Локи говорил медленно и, по возможности, спокойно, хотя внутри все скручивалось от напряжения. Отцу этот вопрос может не понравиться.
— Двое, — послышался четкий ответ. — У тебя были старшие брат и сестра. Брат умер в младенчестве, сестра родилась мертвой.
— Как так? — Локи резко развернулся. Отец был спокоен, как и всегда, говорил ровно, словно речь шла о каких-то мелочах, а вовсе не о его собственных детях. А может, они были не его? Локи помотал головой.
— Я… не знал, — пробормотал он невнятно.
— А зачем тебе было знать? — пожал плечами Один. — Это дела давно минувших дней.
Локи так и подмывало узнать подробности, но слова застревали в горле. Кто он такой, чтобы расспрашивать своего бога о давних потерях? Мысленно кляня себя за неуемное любопытство, он опустился на корточки, будто желая попробовать, насколько холодна вода в это время года. Ничего умнее и уместнее не приходило в голову, а продолжать прожигать отца вопрошающим взглядом было просто неприлично.
— Мама очень страдала из-за этого? — Локи прикусил язык, но было уже поздно: неуместные слова никак нельзя было вернуть назад. Страдала ли мать? Разумеется, как может не страдать женщина, потерявшая ребенка!

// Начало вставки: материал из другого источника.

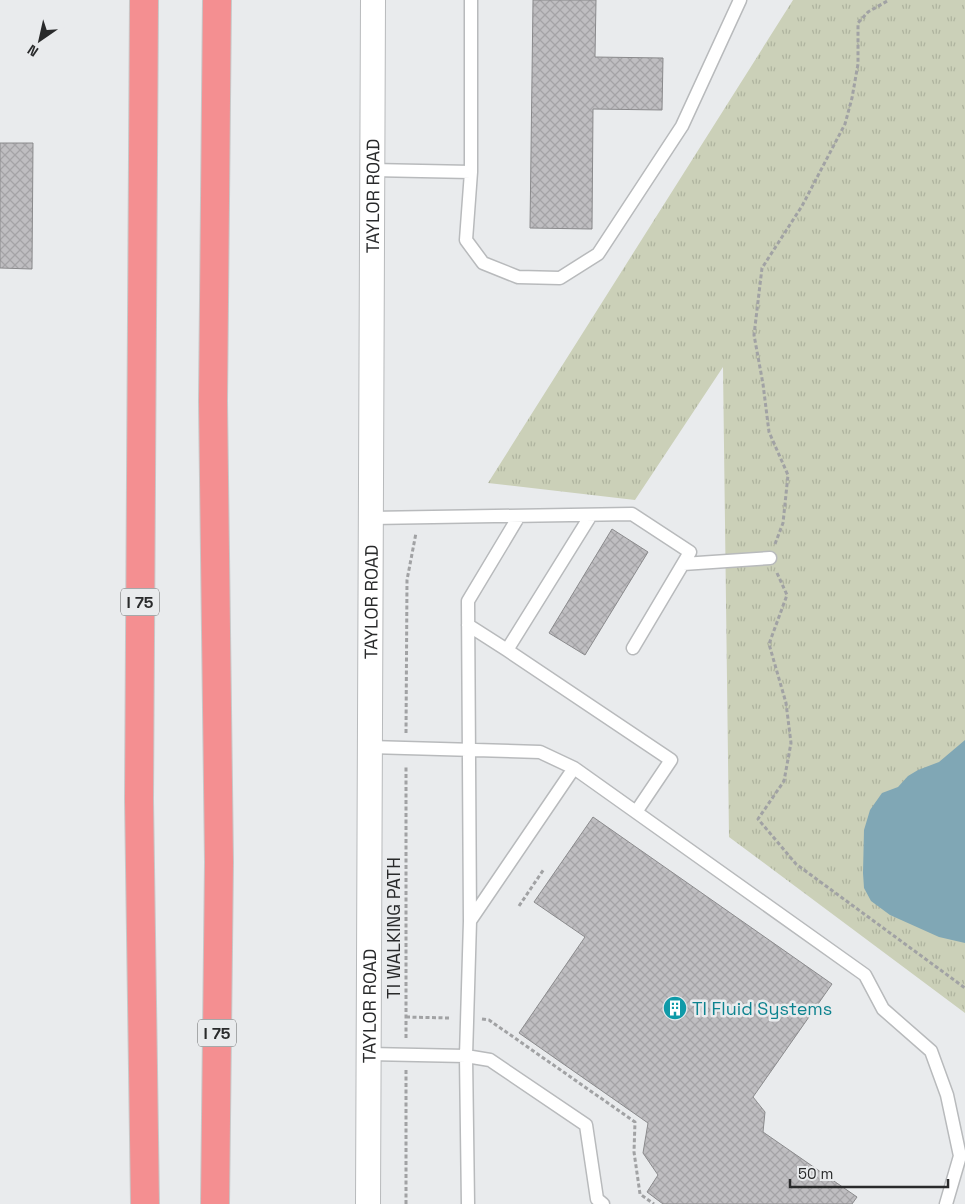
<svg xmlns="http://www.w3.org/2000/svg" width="965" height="1204" font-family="'Space Grotesk',sans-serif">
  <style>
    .grass { fill: url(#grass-tufts) }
    .water { fill: #80a7b5 }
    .building { fill: url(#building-cross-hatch); stroke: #8a8a8c }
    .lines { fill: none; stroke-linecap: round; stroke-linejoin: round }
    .service-casing { stroke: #b8babc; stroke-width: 15 }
    .minor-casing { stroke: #b8babc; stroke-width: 26 }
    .motorway-casing { stroke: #c7c8c8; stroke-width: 30 }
    .path { stroke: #a1a2a4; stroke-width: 3; stroke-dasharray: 4 2.5; stroke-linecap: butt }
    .service { stroke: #fff; stroke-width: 12 }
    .minor { stroke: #fff; stroke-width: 24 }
    .motorway { stroke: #f48f91; stroke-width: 28 }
    .labels { text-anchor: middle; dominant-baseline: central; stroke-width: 5; stroke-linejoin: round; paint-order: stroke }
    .shield { fill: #e9ebed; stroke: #636465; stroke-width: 1 }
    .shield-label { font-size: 16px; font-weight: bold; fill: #292a2b }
    .street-label { font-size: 18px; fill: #292a2b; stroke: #e9ebed }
    .culture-label { font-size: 18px; fill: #0d838f; stroke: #e9ebed; text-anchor: start }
  </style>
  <defs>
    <pattern id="grass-tufts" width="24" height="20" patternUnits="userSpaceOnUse" patternTransform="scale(1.25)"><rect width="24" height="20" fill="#cbd0b8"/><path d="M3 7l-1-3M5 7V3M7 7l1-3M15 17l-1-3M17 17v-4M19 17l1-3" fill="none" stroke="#aeb39e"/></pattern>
    <pattern id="building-cross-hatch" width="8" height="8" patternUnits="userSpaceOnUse" patternTransform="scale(1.25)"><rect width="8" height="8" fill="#bfbec1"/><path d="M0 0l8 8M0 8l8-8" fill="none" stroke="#a4a3a6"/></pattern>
  </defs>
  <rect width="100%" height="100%" fill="#e9ebed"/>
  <path class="grass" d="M793 0H965V1013L729 837 723 367 635 500 488 483Z"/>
  <path class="water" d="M965 740V943L939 937 890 915 871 901 864 888 863 873 864 830 870 810 882 793 898 787 908 776 918 770 939 762Z"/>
  <path class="building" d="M533 0H596L595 57 663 58 662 110 593 109 592 229 530 228Z
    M0 143H33L32 269 0 268Z
    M612 529 648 552 585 655 549 633Z
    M593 817 832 984 753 1097 765 1112 763 1132 857 1197 852 1204H663L647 1192 658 1175 643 1153 648 1123 519 1033 585 937 534 902Z"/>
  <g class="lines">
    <g class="service-casing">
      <path id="service" d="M471 0V172L466 240 483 263 518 277 560 278 598 254 682 126 740 0
        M372 170 471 172
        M371 518 632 514 690 552 633 648
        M683 564 770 558
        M468 625 507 650 671 760 636 812
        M507 650 591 515
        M370 747 540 752 574 768
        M470 921 468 601 519 516
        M369 1054 466 1056 468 1204
        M603 1204 597 1199 586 1125 490 1060 466 1056 470 921 574 768 865 975 883 1009 931 1051 947 1095 960 1156 946 1204"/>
    </g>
    <g class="minor-casing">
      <g id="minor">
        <path id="s1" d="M368 1204 373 0"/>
      </g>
    </g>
    <g class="motorway-casing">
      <path id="motorway" d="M144 0 139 799 145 1204
        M215 1204 219 862 213 401 217 0"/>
    </g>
    <path class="path" d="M775 544 783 523 788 475 769 432 763 384 754 335 762 268 802 206 845 124 852 98 858 64V23L868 12 889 0
      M777 573 787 595 769 644 786 703 791 743 784 781 758 819 796 864 965 988
      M406 733 407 580 416 533
      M519 906 544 869
      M406 1017 450 1018
      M482 1019 489 1020 635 1122 634 1152 640 1194 654 1204
      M406 1038V765
      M406 1204V1070"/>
    <use href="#service" class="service"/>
    <use href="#minor" class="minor"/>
    <use href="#motorway" class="motorway"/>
  </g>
  <defs>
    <g id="building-disc" transform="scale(1.25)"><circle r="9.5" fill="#0f9aa8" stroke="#e9ebed"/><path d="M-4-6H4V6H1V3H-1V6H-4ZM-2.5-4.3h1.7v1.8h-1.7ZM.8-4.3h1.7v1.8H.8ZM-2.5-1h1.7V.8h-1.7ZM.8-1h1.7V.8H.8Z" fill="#fff"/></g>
  </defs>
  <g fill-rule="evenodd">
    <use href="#building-disc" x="675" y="1008"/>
  </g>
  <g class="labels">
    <g class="shield">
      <rect x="121" y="588.5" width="38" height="27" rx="4"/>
      <rect x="198" y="1019.5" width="38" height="27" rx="4"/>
    </g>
    <g class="shield-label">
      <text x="140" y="602">I 75</text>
      <text x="217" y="1033">I 75</text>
    </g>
    <g class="street-label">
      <text stroke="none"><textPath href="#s1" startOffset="1008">TAYLOR ROAD</textPath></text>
      <text stroke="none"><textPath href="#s1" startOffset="602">TAYLOR ROAD</textPath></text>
      <text transform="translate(393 928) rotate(-90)">TI WALKING PATH</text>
      <text stroke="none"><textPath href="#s1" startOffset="198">TAYLOR ROAD</textPath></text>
    </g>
    <g class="culture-label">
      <text x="692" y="1008">TI Fluid Systems</text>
    </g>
  </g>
  <g transform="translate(40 40) rotate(214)" stroke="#e9ebed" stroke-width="4" paint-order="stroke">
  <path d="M0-4L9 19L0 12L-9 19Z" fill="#292a2b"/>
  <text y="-8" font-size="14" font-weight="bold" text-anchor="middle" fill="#292a2b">N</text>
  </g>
  <path d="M790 1179v8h158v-8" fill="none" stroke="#292a2b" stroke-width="2.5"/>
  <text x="798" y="1179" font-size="15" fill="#292a2b" stroke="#e9ebed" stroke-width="4" paint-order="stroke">50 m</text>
</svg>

— Я никогда не мог понять твоего изощренного мазохизма, — Один тяжело опустился прямо на сырую землю. — Мы не говорили тебе, что ты приемный, но ты ни перед чем не остановился, чтобы взрастить крупицу сомнения, которую привез из опрометчивого похода в Ётунхейм. Мы не говорили, кто твоя настоящая мать, но ты сделал все, чтобы узнать о ней. Мы не говорили о старших детях, но ты опять узнал обо всем сам, и я даже не хочу знать, откуда. Ты словно специально ищешь знания, которые приносят тебе только страдания. А страдания твои приводят к бедствиям. Но все равно ты продолжаешь искать их. Зачем, Локи? В мире есть огромное количество вещей, которые тебе знать не нужно. И еще большее тех, что давно пора усвоить.
— Прости, — со вздохом бросил царевич. Отец в каждом слове прав: если бы он не узнал, что приёмный, его жизнь была бы много счастливее. Он ощущал бы себя асом, а не изгоем-полукровкой.

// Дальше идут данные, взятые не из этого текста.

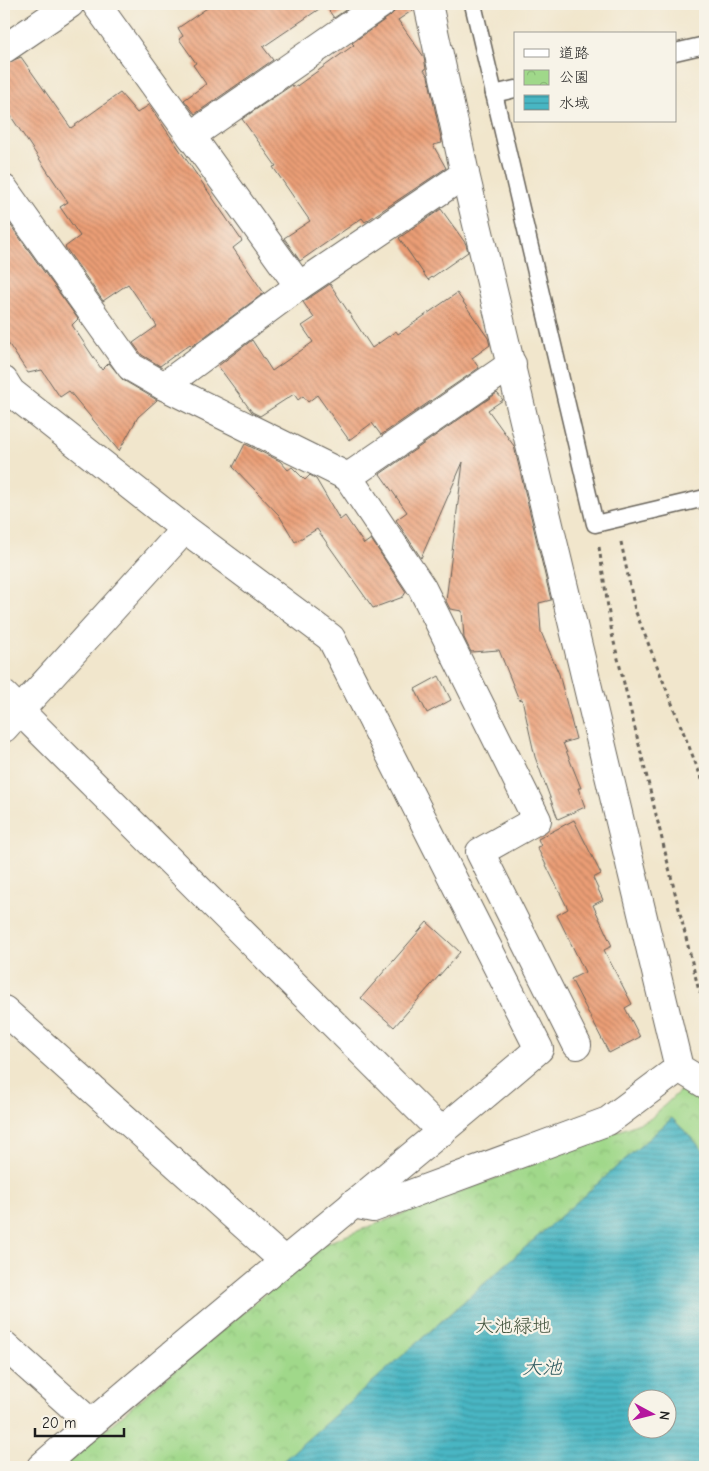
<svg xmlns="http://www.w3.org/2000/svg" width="709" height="1471" font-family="'Comic Neue','Klee One',sans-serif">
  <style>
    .park { fill: url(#park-crowns); stroke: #5e7a53; fill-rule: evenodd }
    .water { fill: url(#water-rules); stroke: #326970; fill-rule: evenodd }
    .building { fill: url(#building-back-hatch) }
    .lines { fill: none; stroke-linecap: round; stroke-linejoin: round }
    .lane-casing { stroke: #67635a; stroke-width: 19 }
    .street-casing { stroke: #67635a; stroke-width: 30 }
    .path { stroke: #67635a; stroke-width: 3; stroke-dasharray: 4 4; stroke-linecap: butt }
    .lane { stroke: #fff; stroke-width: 16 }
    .street { stroke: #fff; stroke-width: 28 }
    .labels { text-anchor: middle; stroke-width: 4.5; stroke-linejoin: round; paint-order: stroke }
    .park-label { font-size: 19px; fill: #44543d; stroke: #f7f3e8 }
    .water-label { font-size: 20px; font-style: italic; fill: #2e5a5f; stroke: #f7f3e8 }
  </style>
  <defs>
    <pattern id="park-crowns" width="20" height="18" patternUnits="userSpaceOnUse" patternTransform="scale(1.25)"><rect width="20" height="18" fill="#a0d88a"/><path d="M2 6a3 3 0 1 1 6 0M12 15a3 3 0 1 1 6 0" fill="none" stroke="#89b976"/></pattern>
    <pattern id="water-rules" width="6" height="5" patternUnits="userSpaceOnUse" patternTransform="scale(1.25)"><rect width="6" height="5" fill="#48b6c3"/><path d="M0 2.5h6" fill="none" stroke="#3b939e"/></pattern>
    <pattern id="building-back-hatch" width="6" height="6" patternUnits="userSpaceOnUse" patternTransform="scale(1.25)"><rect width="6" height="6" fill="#eb9e76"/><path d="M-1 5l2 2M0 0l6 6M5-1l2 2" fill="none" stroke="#be8060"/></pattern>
  </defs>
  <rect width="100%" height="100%" fill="#f7f3e8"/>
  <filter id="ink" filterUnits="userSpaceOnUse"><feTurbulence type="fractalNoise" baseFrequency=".02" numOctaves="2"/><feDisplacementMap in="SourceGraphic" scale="10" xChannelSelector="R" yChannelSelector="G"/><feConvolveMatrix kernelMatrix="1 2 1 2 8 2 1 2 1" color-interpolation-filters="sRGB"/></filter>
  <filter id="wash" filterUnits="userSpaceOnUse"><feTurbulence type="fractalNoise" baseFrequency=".0096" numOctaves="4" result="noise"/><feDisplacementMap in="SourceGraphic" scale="20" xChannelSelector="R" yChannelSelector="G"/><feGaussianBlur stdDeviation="1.12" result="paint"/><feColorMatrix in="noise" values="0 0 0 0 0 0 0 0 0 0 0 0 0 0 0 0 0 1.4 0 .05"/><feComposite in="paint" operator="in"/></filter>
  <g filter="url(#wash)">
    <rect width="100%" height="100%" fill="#f1e6cc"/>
    <path class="park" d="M686 1085 705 1098V1467H61L324 1244 650 1119ZM636 1398H666V1428H636Z"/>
    <path class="water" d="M672 1118 705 1152V1467H276ZM636 1398H666V1428H636Z"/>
    <g id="blocks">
      <g class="building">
        <polygon points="213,4 354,4 334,18 325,5 263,47 273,60 195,114 184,100 206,84 193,65 196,63 179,39 183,36 178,28"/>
        <polygon points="396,4 413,4 413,10 398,20 424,57 426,69 424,70 428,76 442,143 433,145 446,168 365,222 362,218 300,261 284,238 310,221 273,167 276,166 242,119 292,85 294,88 354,45 352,43 390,16 395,11"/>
        <polygon points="21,57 71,128 120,93 137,113 149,105 242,241 233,248 264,293 192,346 190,344 160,366 142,355 133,343 157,326 128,284 103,301 65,247 80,236 60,207 68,202 4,106 4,64"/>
        <polygon points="441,209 466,244 468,252 428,280 399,238"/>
        <polygon points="4,216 78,319 72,325 102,370 109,363 123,380 157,400 138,417 119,451 69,391 60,397 42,370 28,373 4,337"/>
        <polygon points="330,284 372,348 396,331 398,334 457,293 488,338 490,345 472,358 479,368 381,435 372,423 349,440 317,395 308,402 303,396 298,400 294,394 260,416 252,412 218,366 252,340 272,371 313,342 302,326 314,318 303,302"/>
        <polygon points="497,393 503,400 488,410 514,446 551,600 539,603 541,632 559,674 576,739 563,743 581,788 578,788 585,807 558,819 535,757 522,699 519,700 499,650 471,652 464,638 462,611 450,609 446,601 463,462 421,558 396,520 407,512 380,474"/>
        <polygon points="245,444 280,461 288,470 292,467 305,480 310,475 316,479 340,520 345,516 364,544 371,539 406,592 403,597 373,608 317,529 295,542 279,515 233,467"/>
        <polygon points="439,676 451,700 427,713 415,689"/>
        <polygon points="574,820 601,874 593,878 603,900 593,905 612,946 604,950 632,1004 625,1008 640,1037 609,1053 571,979 585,972 557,915 568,909 537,847 541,846 538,839"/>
        <polygon points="427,922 460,952 394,1027 361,998"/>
      </g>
    </g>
  </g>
  <g filter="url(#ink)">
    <use href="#blocks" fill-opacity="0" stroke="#67635a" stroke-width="1"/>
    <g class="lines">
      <g class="lane-casing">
        <g id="lane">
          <polyline points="473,4 595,524 705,498"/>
          <polyline points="675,52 705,45"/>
          <polyline points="494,94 515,89"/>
        </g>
      </g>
      <g class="street-casing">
        <g id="street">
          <polyline points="96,4 299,286"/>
          <polyline points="428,4 465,174 679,1068 705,1084"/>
          <polyline points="4,49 70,4"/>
          <polyline points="191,136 381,4"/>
          <polyline points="4,189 131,367 164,386 348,477 422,588 537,820 480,852 577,1045"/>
          <path d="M4 381 11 392 185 529 331 638 539 1049C374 1190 204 1324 41 1467"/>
          <polyline points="164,386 299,286 465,174"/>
          <polyline points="348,477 512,364"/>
          <polyline points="4,695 442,1132"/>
          <polyline points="4,728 185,529"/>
          <polyline points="4,1010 283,1260"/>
          <polyline points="353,1204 373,1208 608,1121 679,1068"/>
          <polyline points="4,1345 91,1423"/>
        </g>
      </g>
      <g class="path">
        <polyline points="621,542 635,610 705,787"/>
        <polyline points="599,547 612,634 699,991 705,997"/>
      </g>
      <use href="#lane" class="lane"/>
      <use href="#street" class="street"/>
    </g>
  </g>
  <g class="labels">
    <g class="park-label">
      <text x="513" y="1332">大池緑地</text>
    </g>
    <g class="water-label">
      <text x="542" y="1374">大池</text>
    </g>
  </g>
  <rect width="709" height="1471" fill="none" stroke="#f7f3e8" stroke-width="20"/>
  <rect x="514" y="32" width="162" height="90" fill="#f7f3e8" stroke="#9f9d96"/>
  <rect x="524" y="49" width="25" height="8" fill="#ffffff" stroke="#9f9d96"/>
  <text x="559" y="58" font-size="15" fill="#1c1c1c">道路</text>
  <rect x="524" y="70" width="25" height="15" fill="url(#park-crowns)" stroke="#9f9d96"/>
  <text x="559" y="82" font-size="15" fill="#1c1c1c">公園</text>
  <rect x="524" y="95" width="25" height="15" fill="url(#water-rules)" stroke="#9f9d96"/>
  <text x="559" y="108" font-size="15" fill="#1c1c1c">水域</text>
  <g transform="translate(652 1414) rotate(97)"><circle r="24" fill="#f7f3e8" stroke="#9f9d96"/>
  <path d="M0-4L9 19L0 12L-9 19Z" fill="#b5179e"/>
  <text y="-8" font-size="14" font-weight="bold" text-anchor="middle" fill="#1c1c1c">N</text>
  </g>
  <path d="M35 1428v8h89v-8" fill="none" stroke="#1c1c1c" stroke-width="2.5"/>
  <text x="42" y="1428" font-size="15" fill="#1c1c1c" stroke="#f7f3e8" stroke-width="4" paint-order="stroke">20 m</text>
</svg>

— Если ты так хочешь получить в свою коллекцию новую причину для страданий, — продолжил бог, — я ее тебе предоставлю, раз уж другого информатора ты не нашел. Твой старший брат родился почти сразу же после свадьбы. Было пророчество, что мама родит того, кто возьмет в будущем молот Мьельнир и защитит все девять миров, поэтому, когда он умер от воспаления легких…
— Что? — Локи вскинул голову, не веря сказанному. — От воспаления легких?
— Да, — тяжело вздохнул Один. — Он умер на руках у мамы. Поэтому, когда я, спустя века, принес тебя, помороженного, полуживого, для нее делом чести было спасти тебя.
Локи слушал, затаив дыхание. Благодарность переполняла всю его суть. Мало кому в девяти мирах так везло с приемными родителями — немногие взялись бы выхаживать полуживого приемыша да еще и не их рода. Золотистый ореол вокруг головы отца засиял всеми красками, когда на него упали лучи выглянувшего из-за туч солнца. Локи поднес руку к лицу, чтобы не ослепнуть. И рядом с этим богом он прожил всю жизнь, его руки смел хватать в припадке страха или радости, даже не осознавая своей дерзости!